Rejetant la classe ouvrière en tant que force sociale progressiste, Webber propose la mise en place d’un vaste mouvement populiste anti-classe qui serait dirigé par des sections de la classe moyenne supérieure latino-américaine.
Le but d’un tel parti serait de subordonner les intérêts des grandes masses de travailleurs et de paysans aux exigences de cette couche plus privilégiée pour une répartition plus égale des ressources parmi les dix pour cent au sommet de la pyramide sociale. Syriza et Podemos sont leur modèle. Ce sont ces partis bourgeois, basés sur la défense des intérêts matériels de la classe moyenne supérieure, qui mettent en place les mesures d’austérité au nom des banques européennes en Grèce et en Espagne.
Pour fournir une couverture idéologique à sa proposition pour la création de partis populaires, antisocialistes et anti-ouvriers, Webber recycle une série de tropes idéologiques utilisés par les renégats du marxisme latino-américains au XXe siècle.
Idéalisme romantique et matérialisme
Jeffrey Webber n’est pas le premier universitaire associé au radicalisme petit-bourgeois latino-américain à faire valoir que le socialisme scientifique est trop «déterministe» parce que ce dernier comprend que la conscience sociale est un produit de l’être social, enracinée dans les relations objectives des classes sous le mode de production capitaliste.
Webber exhorte la gauche à éviter de «revenir à un réductionnisme ou un déterminisme économique brut» et écrit que «les contradictions de l’accumulation capitaliste» ne devraient pas être «comprises ici comme des lois économiques fonctionnant séparément» de la politique.
«Ce qu’il faut», dit-il en citant l’universitaire John Holloway proche des zapatistes, «c’est une conceptualisation adéquate “des rapports entre l’économique et le politique comme des formes discrètes d’expressions des rapports sociaux sous le capitalisme”, avec “la spécificité du politique et le développement de formes politiques solidement [fondées] dans l’analyse de la production capitaliste”». Il ajoute que «les actions de l’État ne sont pas l’expression mécaniste d’une loi économique du capital.»
Webber utilise un argument réfuté il y a 126 ans par le marxiste russe Gueorgui Plekhanov dans «La conception matérialiste de l’histoire». En présentant la société comme le produit d’une série de «facteurs» abstraits liés entre eux («le politique», «l’État» et «l’économique»), Webber «démembre l’activité de l’homme social et convertit ses divers aspects et manifestations en forces distinctes».
Plekhanov s’est opposé aux prédécesseurs de Webber du XIXe siècle qui ont créé un sophisme et qualifié les marxistes de «déterministes économiques». Il a expliqué que les «facteurs» sont moins détachés des relations sociales et de l’économie mondiale qu’ils ne le semblent:
«Les méthodes par lesquelles l’homme social satisfait ses besoins et, dans une large mesure, ces besoins mêmes, sont déterminés par la nature des instruments avec lesquels il subjugue la nature d’une façon ou d’une autre; autrement dit, ils sont déterminés par l’état de ses forces productives. Tout changement considérable dans l’état de ces forces se reflète dans les relations sociales de l’homme et, par conséquent, dans ses relations économiques dans le cadre de ces relations sociales.»

▶ Jeu de données
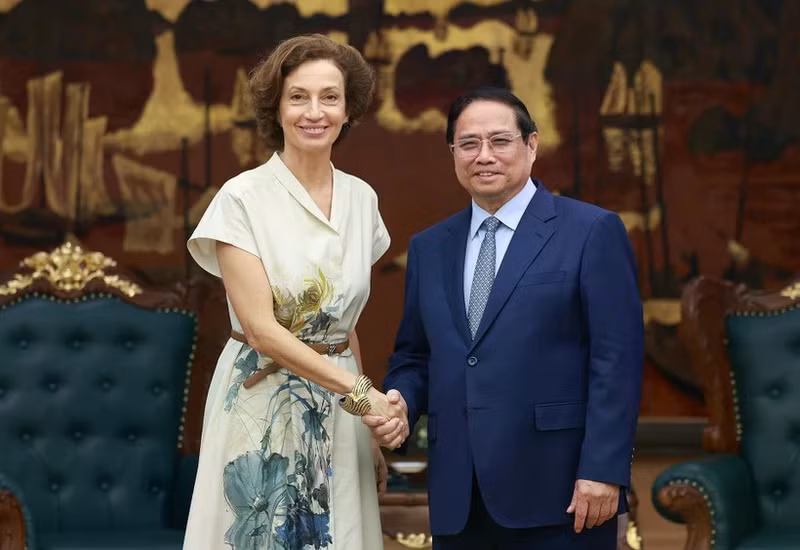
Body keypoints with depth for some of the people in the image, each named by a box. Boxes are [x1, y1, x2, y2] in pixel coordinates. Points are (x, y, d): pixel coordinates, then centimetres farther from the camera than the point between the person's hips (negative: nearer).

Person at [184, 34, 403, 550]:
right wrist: (362, 392, -17)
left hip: (338, 411, 5)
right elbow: (261, 328, -15)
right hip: (262, 407, -4)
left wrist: (372, 420, 10)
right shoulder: (244, 197, -10)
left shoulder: (361, 199, 6)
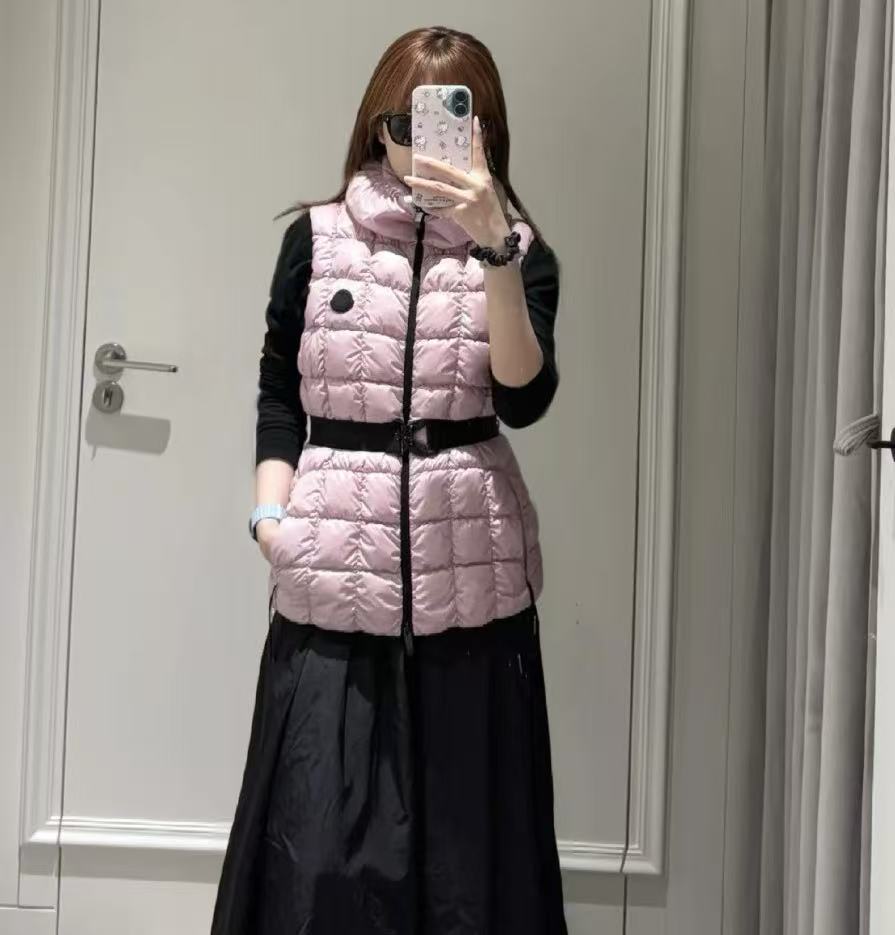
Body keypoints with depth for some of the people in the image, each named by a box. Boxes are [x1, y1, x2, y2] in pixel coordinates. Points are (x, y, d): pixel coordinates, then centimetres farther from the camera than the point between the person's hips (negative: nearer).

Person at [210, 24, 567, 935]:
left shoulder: (521, 251, 4)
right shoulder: (316, 238, 6)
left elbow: (523, 398, -11)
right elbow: (277, 394, 9)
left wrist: (494, 247, -20)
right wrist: (272, 512, -4)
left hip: (470, 571, 0)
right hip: (333, 570, 0)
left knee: (464, 829, 7)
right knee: (318, 835, 3)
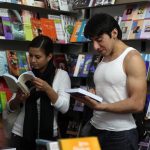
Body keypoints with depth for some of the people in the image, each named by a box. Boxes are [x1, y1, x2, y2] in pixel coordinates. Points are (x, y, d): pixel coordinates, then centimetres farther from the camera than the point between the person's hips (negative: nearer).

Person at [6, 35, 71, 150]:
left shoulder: (61, 75, -4)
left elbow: (64, 108, -12)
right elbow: (11, 108, 6)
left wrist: (47, 89, -23)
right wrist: (18, 99, -15)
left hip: (48, 135, -2)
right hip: (21, 134, 3)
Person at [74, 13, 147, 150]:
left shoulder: (132, 58, -13)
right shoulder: (104, 58, 11)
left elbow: (137, 104, -19)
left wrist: (100, 106, -25)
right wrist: (88, 96, -3)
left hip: (120, 134, -7)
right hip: (96, 128, 7)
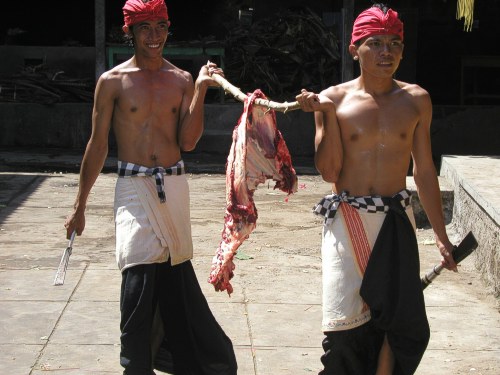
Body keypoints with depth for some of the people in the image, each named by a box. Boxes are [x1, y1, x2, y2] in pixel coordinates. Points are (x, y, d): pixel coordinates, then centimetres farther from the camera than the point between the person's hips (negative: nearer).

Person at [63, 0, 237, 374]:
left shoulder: (182, 80, 6)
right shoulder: (113, 81, -1)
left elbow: (187, 141, -1)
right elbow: (97, 146, 2)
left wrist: (200, 90, -10)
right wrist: (79, 206, 4)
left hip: (174, 186, 3)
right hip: (134, 187, -3)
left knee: (174, 272, 10)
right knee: (139, 275, -11)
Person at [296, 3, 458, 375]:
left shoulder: (416, 100, 1)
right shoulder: (334, 99, -4)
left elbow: (424, 171, 7)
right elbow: (329, 171, -8)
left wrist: (442, 237, 9)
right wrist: (328, 114, -18)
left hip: (396, 220, 2)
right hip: (346, 220, -2)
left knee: (400, 319, 2)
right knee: (347, 321, -1)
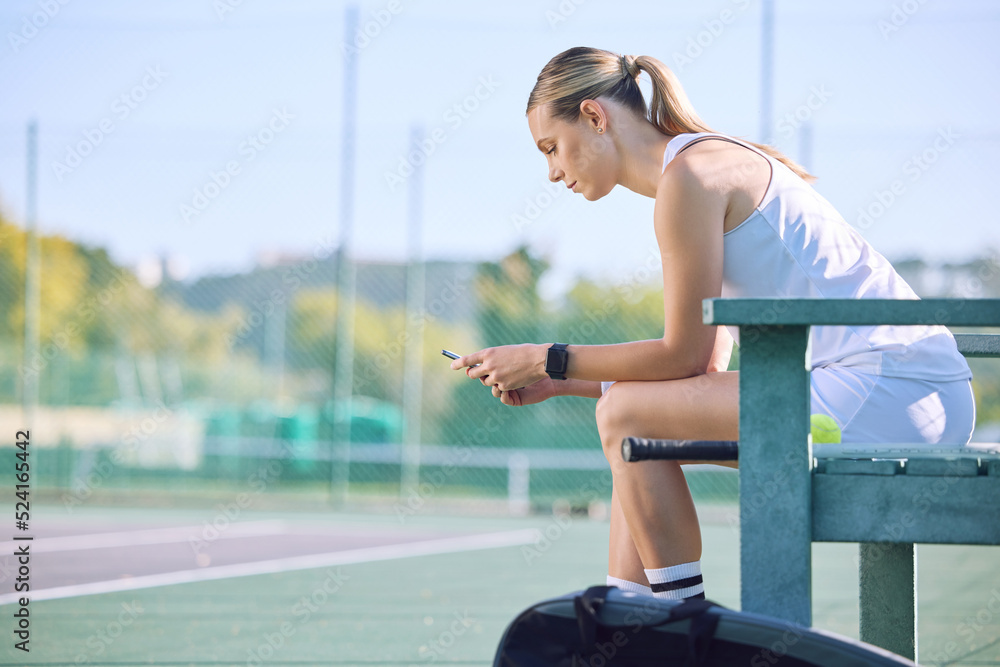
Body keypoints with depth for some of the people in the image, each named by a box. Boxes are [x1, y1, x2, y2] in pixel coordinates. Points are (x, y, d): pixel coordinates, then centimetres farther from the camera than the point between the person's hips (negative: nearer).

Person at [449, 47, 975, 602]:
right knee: (635, 421, 15)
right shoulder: (715, 163, 20)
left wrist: (546, 360, 1)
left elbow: (684, 355, -9)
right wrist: (559, 384, 15)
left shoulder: (689, 173, -10)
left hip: (887, 393, -10)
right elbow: (707, 369, 17)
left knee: (626, 415, -8)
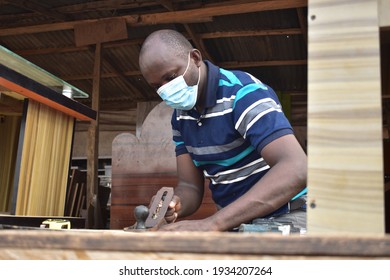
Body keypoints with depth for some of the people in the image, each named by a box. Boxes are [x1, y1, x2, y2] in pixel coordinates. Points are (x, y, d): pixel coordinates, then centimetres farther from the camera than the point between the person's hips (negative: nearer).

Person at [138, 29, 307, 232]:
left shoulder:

▶ Questions de compréhension
(1) D'après le texte sur Jeffrey Webber, quel marxiste russe a réfuté l'argument qu'utilise Webber ?
(2) Dans le texte sur Jeffrey Webber, substituez «transfuges» à «renégats» dans le passage qui commence par «Pour fournir une» et se termine par «de production capitaliste.», puis recopiez ce passage.
(3) Reprenez le texte sur Jeffrey Webber à l'endroit où il s'arrête et poursuivez-le.

▶ Corrigé des exercices
(1) Gueorgui Plekhanov.

(2)
Pour fournir une couverture idéologique à sa proposition pour la création de partis populaires, antisocialistes et anti-ouvriers, Webber recycle une série de tropes idéologiques utilisés par les transfuges du marxisme latino-américains au XXe siècle.
Idéalisme romantique et matérialisme
Jeffrey Webber n’est pas le premier universitaire associé au radicalisme petit-bourgeois latino-américain à faire valoir que le socialisme scientifique est trop «déterministe» parce que ce dernier comprend que la conscience sociale est un produit de l’être social, enracinée dans les relations objectives des classes sous le mode de production capitaliste.

(3)
Webber rejette le socialisme scientifique pour «un romantisme révolutionnaire» basé sur la «dialectique utopique révolutionnaire entre le passé précapitaliste et le futur socialiste». Cette théorie anarchiste et antimarxiste est associée aux travaux de l’ex-communiste péruvien Jose Carlos Mariátegui.
Citant «The Romantic and the Marxist Critique of Modern Civilization» (La critique romantique et marxiste de la civilisation moderne) du philosophe franco-brésilien Michael Löwy, Webber exprime le caractère antiscientifique et irrationnel de l’utopisme romantique latino-américain : «La trajectoire du marxisme après la mort de Marx a été dominée par un déterminisme productiviste, économiste et évolutionniste, un marxisme “moderniste” qui n’a “repris qu’un seul côté du legs marxien et développé un culte non critique du progrès technique, de l’industrialisme, du machinisme, du fordisme et du taylorisme”. Le stalinisme, avec son productivisme aliéné et son obsession de l’industrie lourde, est la triste caricature de ce genre de “froideur” du marxisme (pour paraphraser Ernst Bloch).»
Ces arguments ne sont pas nouveaux. L’un des principaux obstacles au développement d’un mouvement socialiste révolutionnaire en Amérique latine aujourd’hui est le dommage à la conscience sociale accompli par plusieurs décennies de domination de l’utopisme «romantique» petit-bourgeois incarné dans la référence de Webber à Löwy.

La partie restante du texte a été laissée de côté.